Can you restate the records below word for word?

Task material:

•••

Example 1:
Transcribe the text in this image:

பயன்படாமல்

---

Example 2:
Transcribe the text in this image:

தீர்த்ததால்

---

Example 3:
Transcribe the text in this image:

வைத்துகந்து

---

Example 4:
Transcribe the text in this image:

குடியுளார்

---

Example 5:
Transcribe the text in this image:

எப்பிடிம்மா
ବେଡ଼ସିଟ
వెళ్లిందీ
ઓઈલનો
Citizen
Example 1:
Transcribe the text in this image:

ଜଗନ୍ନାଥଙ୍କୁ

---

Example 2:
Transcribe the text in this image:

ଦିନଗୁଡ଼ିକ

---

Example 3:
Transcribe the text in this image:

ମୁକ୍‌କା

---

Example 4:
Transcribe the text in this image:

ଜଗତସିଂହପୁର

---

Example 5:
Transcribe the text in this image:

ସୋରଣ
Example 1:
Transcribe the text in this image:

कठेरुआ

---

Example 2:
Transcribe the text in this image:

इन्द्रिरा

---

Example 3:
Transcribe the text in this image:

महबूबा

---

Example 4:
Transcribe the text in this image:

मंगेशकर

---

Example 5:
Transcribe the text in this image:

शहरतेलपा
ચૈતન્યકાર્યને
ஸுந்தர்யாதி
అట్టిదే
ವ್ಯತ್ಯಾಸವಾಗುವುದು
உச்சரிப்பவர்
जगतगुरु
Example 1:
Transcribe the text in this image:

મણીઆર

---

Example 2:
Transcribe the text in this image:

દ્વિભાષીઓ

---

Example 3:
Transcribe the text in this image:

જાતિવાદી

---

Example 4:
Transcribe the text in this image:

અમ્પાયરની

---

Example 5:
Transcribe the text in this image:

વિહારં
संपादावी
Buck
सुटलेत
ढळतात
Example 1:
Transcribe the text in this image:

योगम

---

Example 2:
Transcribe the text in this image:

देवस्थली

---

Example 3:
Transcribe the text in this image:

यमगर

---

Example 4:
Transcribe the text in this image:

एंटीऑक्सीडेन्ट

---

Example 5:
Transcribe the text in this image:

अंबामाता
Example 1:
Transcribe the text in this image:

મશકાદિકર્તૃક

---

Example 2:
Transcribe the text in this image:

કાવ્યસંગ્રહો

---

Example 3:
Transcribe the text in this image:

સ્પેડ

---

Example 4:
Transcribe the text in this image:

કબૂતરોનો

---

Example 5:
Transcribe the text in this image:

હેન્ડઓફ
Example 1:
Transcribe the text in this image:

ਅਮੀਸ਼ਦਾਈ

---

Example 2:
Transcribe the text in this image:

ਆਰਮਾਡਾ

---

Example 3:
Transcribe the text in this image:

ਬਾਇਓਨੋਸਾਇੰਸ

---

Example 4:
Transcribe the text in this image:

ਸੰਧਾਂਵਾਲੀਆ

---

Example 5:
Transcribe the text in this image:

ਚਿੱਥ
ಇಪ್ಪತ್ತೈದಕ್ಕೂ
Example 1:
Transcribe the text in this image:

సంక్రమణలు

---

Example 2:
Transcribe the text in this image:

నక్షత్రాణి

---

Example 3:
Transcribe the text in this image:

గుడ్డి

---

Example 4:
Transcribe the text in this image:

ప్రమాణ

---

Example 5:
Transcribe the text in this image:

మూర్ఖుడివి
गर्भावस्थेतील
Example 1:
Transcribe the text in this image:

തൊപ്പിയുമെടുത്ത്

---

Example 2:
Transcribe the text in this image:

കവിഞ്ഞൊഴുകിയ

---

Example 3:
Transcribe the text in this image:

•••

Reply:
Example 1:
Transcribe the text in this image:

பயன்படாமல்

---

Example 2:
Transcribe the text in this image:

தீர்த்ததால்

---

Example 3:
Transcribe the text in this image:

வைத்துகந்து

---

Example 4:
Transcribe the text in this image:

குடியுளார்

---

Example 5:
Transcribe the text in this image:

எப்பிடிம்மா
ବେଡ଼ସିଟ
వెళ్లిందీ
ઓઈલનો
Citizen
Example 1:
Transcribe the text in this image:

ଜଗନ୍ନାଥଙ୍କୁ

---

Example 2:
Transcribe the text in this image:

ଦିନଗୁଡ଼ିକ

---

Example 3:
Transcribe the text in this image:

ମୁକ୍‌କା

---

Example 4:
Transcribe the text in this image:

ଜଗତସିଂହପୁର

---

Example 5:
Transcribe the text in this image:

ସୋରଣ
Example 1:
Transcribe the text in this image:

कठेरुआ

---

Example 2:
Transcribe the text in this image:

इन्द्रिरा

---

Example 3:
Transcribe the text in this image:

महबूबा

---

Example 4:
Transcribe the text in this image:

मंगेशकर

---

Example 5:
Transcribe the text in this image:

शहरतेलपा
ચૈતન્યકાર્યને
ஸுந்தர்யாதி
అట్టిదే
ವ್ಯತ್ಯಾಸವಾಗುವುದು
உச்சரிப்பவர்
जगतगुरु
Example 1:
Transcribe the text in this image:

મણીઆર

---

Example 2:
Transcribe the text in this image:

દ્વિભાષીઓ

---

Example 3:
Transcribe the text in this image:

જાતિવાદી

---

Example 4:
Transcribe the text in this image:

અમ્પાયરની

---

Example 5:
Transcribe the text in this image:

વિહારં
संपादावी
Buck
सुटलेत
ढळतात
Example 1:
Transcribe the text in this image:

योगम

---

Example 2:
Transcribe the text in this image:

देवस्थली

---

Example 3:
Transcribe the text in this image:

यमगर

---

Example 4:
Transcribe the text in this image:

एंटीऑक्सीडेन्ट

---

Example 5:
Transcribe the text in this image:

अंबामाता
Example 1:
Transcribe the text in this image:

મશકાદિકર્તૃક

---

Example 2:
Transcribe the text in this image:

કાવ્યસંગ્રહો

---

Example 3:
Transcribe the text in this image:

સ્પેડ

---

Example 4:
Transcribe the text in this image:

કબૂતરોનો

---

Example 5:
Transcribe the text in this image:

હેન્ડઓફ
Example 1:
Transcribe the text in this image:

ਅਮੀਸ਼ਦਾਈ

---

Example 2:
Transcribe the text in this image:

ਆਰਮਾਡਾ

---

Example 3:
Transcribe the text in this image:

ਬਾਇਓਨੋਸਾਇੰਸ

---

Example 4:
Transcribe the text in this image:

ਸੰਧਾਂਵਾਲੀਆ

---

Example 5:
Transcribe the text in this image:

ਚਿੱਥ
ಇಪ್ಪತ್ತೈದಕ್ಕೂ
Example 1:
Transcribe the text in this image:

సంక్రమణలు

---

Example 2:
Transcribe the text in this image:

నక్షత్రాణి

---

Example 3:
Transcribe the text in this image:

గుడ్డి

---

Example 4:
Transcribe the text in this image:

ప్రమాణ

---

Example 5:
Transcribe the text in this image:

మూర్ఖుడివి
गर्भावस्थेतील
Example 1:
Transcribe the text in this image:

തൊപ്പിയുമെടുത്ത്

---

Example 2:
Transcribe the text in this image:

കവിഞ്ഞൊഴുകിയ

---

Example 3:
Transcribe the text in this image:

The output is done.